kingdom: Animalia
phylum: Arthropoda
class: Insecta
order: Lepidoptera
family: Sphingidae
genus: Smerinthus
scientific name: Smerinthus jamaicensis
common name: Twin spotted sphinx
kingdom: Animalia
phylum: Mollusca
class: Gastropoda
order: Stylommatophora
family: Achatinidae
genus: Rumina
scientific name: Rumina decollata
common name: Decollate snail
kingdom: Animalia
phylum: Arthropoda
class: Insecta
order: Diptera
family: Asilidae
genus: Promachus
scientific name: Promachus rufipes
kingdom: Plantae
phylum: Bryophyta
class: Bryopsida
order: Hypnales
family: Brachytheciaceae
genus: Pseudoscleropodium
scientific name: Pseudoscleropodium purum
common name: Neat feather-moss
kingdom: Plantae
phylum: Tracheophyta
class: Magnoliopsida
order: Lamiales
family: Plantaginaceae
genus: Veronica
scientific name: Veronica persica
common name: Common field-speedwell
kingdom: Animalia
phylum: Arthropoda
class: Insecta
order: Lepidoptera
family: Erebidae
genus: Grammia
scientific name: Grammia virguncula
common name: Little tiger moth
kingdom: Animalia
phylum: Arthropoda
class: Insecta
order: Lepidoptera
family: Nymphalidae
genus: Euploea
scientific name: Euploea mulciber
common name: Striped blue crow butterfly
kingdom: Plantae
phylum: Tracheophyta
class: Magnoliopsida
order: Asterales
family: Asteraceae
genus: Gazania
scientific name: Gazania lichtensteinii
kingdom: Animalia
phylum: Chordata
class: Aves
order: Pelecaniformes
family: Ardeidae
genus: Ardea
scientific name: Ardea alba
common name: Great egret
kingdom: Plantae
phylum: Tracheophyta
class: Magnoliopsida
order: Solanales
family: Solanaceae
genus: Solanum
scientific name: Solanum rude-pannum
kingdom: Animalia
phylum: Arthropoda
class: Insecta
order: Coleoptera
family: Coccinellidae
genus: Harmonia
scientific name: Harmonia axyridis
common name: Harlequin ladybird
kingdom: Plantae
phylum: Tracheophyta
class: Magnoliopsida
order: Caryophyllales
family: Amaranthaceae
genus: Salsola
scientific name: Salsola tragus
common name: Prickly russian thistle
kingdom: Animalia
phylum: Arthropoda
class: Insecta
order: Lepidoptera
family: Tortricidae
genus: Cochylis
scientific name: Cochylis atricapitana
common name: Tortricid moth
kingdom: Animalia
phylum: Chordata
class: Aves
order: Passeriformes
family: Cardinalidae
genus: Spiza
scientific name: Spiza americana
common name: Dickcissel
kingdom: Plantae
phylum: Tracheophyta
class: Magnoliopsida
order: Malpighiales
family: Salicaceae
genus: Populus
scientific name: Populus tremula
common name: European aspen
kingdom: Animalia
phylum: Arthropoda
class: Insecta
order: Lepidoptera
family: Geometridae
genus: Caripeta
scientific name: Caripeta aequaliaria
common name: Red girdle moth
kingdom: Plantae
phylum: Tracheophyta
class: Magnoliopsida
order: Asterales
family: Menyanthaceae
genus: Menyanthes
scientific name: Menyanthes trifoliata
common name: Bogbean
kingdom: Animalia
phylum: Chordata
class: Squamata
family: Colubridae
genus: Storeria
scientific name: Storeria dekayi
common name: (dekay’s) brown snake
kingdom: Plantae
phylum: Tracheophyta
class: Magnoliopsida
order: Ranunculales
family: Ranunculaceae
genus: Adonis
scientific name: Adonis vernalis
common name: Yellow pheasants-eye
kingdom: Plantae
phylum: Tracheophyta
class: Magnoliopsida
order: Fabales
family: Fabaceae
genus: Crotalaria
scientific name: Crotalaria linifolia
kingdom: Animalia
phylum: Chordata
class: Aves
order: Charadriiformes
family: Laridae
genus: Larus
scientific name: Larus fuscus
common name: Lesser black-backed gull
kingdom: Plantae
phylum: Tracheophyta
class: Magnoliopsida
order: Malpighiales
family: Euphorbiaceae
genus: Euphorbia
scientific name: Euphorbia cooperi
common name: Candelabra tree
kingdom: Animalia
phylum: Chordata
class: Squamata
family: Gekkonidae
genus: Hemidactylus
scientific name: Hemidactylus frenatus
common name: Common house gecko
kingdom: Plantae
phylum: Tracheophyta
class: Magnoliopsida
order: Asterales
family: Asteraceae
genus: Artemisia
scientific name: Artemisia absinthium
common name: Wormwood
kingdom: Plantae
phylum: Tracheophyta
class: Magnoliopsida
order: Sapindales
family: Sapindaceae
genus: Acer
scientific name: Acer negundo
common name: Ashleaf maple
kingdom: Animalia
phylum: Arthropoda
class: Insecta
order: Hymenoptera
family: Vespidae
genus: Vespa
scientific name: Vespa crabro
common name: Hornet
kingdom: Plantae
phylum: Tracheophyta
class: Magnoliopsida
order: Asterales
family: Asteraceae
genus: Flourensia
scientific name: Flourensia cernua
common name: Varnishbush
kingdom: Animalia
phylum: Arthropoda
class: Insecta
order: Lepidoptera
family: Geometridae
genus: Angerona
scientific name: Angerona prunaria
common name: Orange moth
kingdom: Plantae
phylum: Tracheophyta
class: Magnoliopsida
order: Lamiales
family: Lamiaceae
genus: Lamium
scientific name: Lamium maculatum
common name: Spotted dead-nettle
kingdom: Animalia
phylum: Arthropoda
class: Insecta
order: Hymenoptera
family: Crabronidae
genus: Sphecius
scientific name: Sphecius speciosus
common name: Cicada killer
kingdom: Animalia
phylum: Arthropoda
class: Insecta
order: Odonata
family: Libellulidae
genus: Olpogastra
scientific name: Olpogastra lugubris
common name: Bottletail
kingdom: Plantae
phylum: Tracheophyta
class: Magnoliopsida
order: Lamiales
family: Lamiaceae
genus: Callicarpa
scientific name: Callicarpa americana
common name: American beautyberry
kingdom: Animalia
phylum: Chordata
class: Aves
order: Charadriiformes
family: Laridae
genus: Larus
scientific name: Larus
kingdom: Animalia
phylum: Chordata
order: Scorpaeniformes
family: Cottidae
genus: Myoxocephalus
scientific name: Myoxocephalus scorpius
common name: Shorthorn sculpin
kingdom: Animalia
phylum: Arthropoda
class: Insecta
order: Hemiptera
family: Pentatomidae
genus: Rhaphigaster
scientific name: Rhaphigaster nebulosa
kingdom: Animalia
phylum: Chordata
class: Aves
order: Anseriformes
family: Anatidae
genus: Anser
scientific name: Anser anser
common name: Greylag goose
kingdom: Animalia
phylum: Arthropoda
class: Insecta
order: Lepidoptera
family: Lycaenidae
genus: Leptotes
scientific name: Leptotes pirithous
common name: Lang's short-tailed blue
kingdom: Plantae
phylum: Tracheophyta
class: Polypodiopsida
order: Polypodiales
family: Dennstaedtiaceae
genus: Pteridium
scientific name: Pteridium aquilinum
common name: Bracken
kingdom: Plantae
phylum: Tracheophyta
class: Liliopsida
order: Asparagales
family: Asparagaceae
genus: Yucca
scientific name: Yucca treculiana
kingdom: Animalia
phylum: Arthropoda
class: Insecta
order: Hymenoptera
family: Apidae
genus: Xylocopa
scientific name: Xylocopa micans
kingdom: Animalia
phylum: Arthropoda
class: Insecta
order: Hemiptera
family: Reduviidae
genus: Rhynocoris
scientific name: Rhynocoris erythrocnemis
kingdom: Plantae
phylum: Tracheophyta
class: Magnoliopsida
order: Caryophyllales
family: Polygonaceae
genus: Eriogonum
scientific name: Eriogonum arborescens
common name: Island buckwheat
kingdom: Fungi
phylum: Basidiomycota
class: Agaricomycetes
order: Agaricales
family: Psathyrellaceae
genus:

**TASK BRIEF**
Reproduce the lines of the records above from the start through the line containing "common name: Decollate snail", inclusive.

**TASK RESULT**
kingdom: Animalia
phylum: Arthropoda
class: Insecta
order: Lepidoptera
family: Sphingidae
genus: Smerinthus
scientific name: Smerinthus jamaicensis
common name: Twin spotted sphinx
kingdom: Animalia
phylum: Mollusca
class: Gastropoda
order: Stylommatophora
family: Achatinidae
genus: Rumina
scientific name: Rumina decollata
common name: Decollate snail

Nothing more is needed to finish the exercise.